After two years of unprecedented challenges faced by real estate, experts share their predictions for 2022.

Oscar Brooks

Oscar Brooks

Director, Moda Living

After a year of continued growth in the build-to-rent (BTR) market in 2021, it’s great to see operators launching new homes across the country. We think 2022 will be a landmark year in the way that consumers interact with and truly begin to experience the proposition of quality managed rental homes at scale.

At Moda Living, lettings at Angel Gardens, The Lexington and The McEwan have all surpassed their targets, as more and more people prioritise lifestyle, amenity and service over traditional PRS and consider it alongside home ownership. While still an emerging sector, we anticipate this trend will continue with force in 2022 and beyond.

ESG will rightly become even more of a focal point, with time ticking to make a change in the wake of COP26. This year, we’re partnering with new carbon-focused event Footprint+, which is bringing the sector together to come up with immediate, actionable ways to reduce carbon output, and look forward to coming together with colleagues from across the sector to exchange ideas on this.
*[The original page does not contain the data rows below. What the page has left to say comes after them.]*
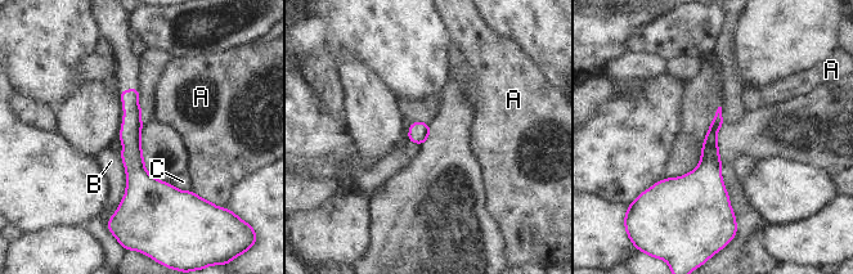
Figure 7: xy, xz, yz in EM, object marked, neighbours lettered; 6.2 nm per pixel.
skip()
B touches over 320 nm; A, B and C are other cells; runs along (125, 93), (135, 170), (189, 196) in figure 7; no lettered piece goes on from it

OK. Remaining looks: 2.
show(em, xy, step 8, letters, figure 1, (563, 30))
three arms meet

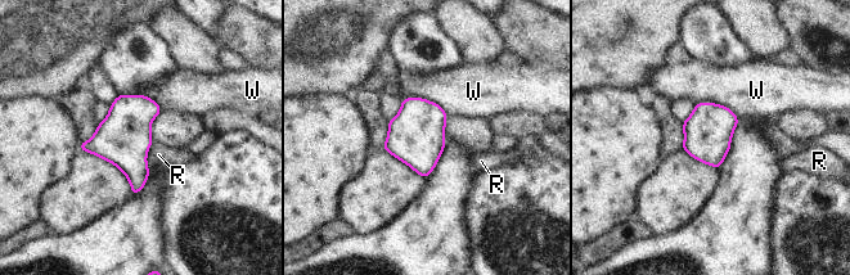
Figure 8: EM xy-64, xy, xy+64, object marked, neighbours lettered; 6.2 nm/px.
skip()
300 nm wide; R and W are other cells; none of them fits

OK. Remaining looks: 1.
finish(no edits, rest unchecked)

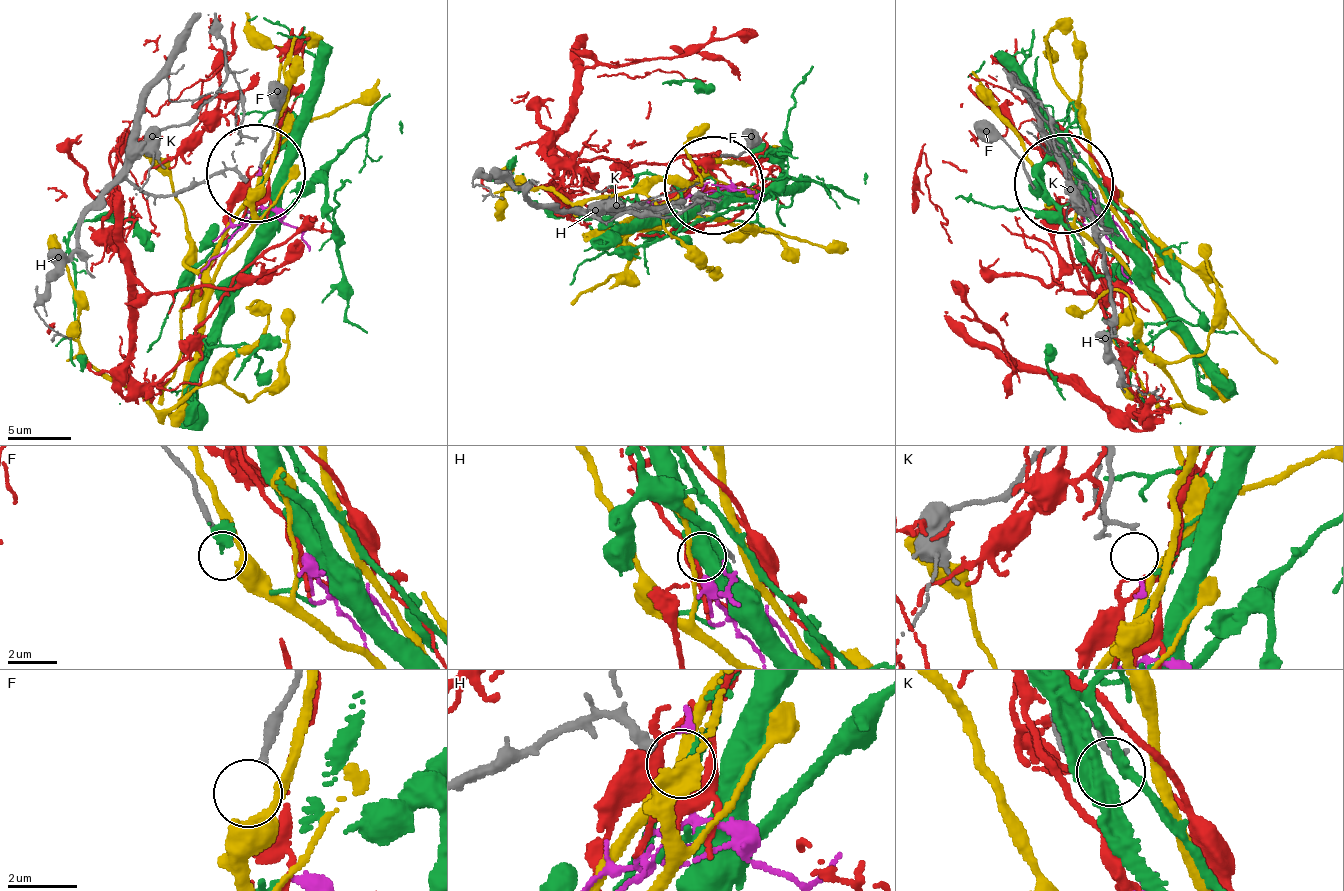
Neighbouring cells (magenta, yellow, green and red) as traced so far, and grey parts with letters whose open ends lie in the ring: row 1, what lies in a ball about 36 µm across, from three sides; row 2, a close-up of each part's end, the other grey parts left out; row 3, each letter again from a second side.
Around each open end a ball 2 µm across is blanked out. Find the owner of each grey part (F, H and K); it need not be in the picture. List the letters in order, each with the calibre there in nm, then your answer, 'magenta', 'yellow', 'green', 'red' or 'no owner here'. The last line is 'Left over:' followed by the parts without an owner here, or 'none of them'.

Arsenievich, Kristina_portrait

Kristina Arsenievich

Director, European real estate ESG, Barings

Last year, we saw ESG become mainstream and rise to the top of the agenda for many corporates, proudly announcing commitments to achieving net zero carbon emissions. We have seen governments devise ambitious targets, which will require a monumental shift in how the global economy operates.

Perhaps most importantly, we have learned that the health and wellbeing of people and the planet is a fundamental human right that determines performance of the free markets. The built environment plays a key role in enabling the transition to a low-carbon economy and at Barings Real Estate we are extending our ambitions beyond the boundaries of corporate emissions, evolving our ESG targets into tangible transition plans and supporting multilateral partnerships that bring about positive change.

We invite our stakeholders, development partners and occupiers to actively engage on climate resilience and wellbeing integration, increasing biodiversity net gain and social value through meaningful stewardship.

Steven Boyd

Steven Boyd

Chief executive, Government Property Agency

This will be a pivotal year for the workplace. For the Government Property Agency, our work continues in supporting the delivery of government priorities including supporting levelling up, sustainability and civil service reform through property technology and hybrid working, issues that have important parallels for the industry at large.

In the workplace, despite a lot of the change in working habits starting pre-pandemic, my colleagues Dominic Brankin, workplace services director, and Kate Guthrie, deputy director workplace experience, believe this evolution will continue for some time. They see 2022 as the year in which businesses show real commitment to learning and curiosity about their people’s workplace experience.

It’s expected that companies will make good progress in getting the right workplace design to support the combination of people’s different working practices. People have had experience of working at home for a long period of time now, and there will be some who want to continue this practice, but also a lot of people who will relish a choice of working environments to suit different tasks. The organisations that will be most successful will be the ones where great workplaces meet great leadership – where honest conversations about the workplace are proactively facilitated and feed into choices made by teams to enable them to work as effectively as possible.

Cristina García-Peri

Cristina Garcia-Peri

Head of corporate development and strategy, Azora

We believe that investment in offices will be back with a vengeance next year – with the pandemic having highlighted the unequivocal benefits of in-person collaboration – and we also believe that as sentiment and pricing shift, we will start to see capital going back into retail.

We anticipate that value-creation levers will be more widely adopted as the preferred ways to generate additional returns: specifically through taking on more development and operating risk in the form of variable rents and management contracts across new real estate asset classes.

The biggest question marks for 2022 centre around the evolution of inflation, the time taken for lives to normalise post pandemic and the ‘when and how fast’ quantitative easing stops and interest rates rise.

We will continue to focus on the sectors where we have the highest convictions on rising demand and rental growth and believe that there will be a significant amount of attractive investment opportunities for those investors with proven development capabilities and who are prepared to take on some operating risk.